Bhale : mungkin dia memang sudah kenyang, biarkan saja, pastikan makanan dan minumannya tidak kosong. Apa dia bergerak aktif ?

Uwaa Bhale memberiku pertanyaan, ini pasti akan panjang. Aku harus segera memberinya jawaban akurat. Ini penting. Si marmut bergerak aktif, aku harus melaporkan berita penting ini.

Elee : iya dia bergerak aktif tapi tatapannya kosong

Aku memukul keningku, aku baru sadar dengan kebodohanku setelah pesan itu terkirim. Memangnya tatapan seperti apa yang bisa diberikan seorang marmut. Tatapan dengan ekspresi, tatapan terkejut dengan alis menukik atau tatapan sipit karena tersenyum. Bodoh sekali aku ini, semua marmut memang tatapannya kosong.

Bhale : bagaimana maksutnya, bisa Aku melakukan panggilan video, Aku ingin melihat marmutnya secara langsung ?

What the, Bhale akan menelfonku, astaga Aku harus merapikan rambut dan riasanku.
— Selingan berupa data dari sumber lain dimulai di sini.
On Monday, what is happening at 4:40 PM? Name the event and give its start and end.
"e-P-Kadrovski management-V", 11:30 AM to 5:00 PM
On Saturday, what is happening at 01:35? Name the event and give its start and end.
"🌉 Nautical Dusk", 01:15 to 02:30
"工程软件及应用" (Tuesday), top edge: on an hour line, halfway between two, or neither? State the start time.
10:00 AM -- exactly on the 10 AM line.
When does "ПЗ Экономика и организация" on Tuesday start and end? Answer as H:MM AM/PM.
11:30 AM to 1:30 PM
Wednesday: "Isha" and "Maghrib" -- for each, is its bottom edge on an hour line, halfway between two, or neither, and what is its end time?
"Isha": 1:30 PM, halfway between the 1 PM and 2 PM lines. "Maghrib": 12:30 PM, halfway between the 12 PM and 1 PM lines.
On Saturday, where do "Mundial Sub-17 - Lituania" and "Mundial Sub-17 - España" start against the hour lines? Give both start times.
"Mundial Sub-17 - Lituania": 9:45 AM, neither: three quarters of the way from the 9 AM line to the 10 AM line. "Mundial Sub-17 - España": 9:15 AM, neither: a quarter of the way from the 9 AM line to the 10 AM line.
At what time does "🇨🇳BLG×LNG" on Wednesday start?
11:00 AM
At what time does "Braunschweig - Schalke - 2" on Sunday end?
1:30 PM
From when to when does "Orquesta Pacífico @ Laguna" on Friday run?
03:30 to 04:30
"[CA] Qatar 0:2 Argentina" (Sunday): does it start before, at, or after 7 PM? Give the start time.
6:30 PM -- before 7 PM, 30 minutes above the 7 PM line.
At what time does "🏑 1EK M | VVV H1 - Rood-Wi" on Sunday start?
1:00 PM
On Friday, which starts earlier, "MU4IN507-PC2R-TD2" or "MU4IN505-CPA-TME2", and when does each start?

Aku berlari ke meja rias dan menyisir rambutku yang sudah berantakan. Memakai lipstik tipis dan tidak lupa menggunakan maskara tipis-tipis. Oke tidak terlihat menor dan tidak terlihat pucat. Ini sudah pas.

Aku kembali duduk di samping kandang marmut.

Elee : iya boleh

Sekarang aku sudah siap menunggu panggilan dari Bhale, marmut yang ingin ditelfon tapi Aku yang berdandan. Memang konyol.

....................................................................................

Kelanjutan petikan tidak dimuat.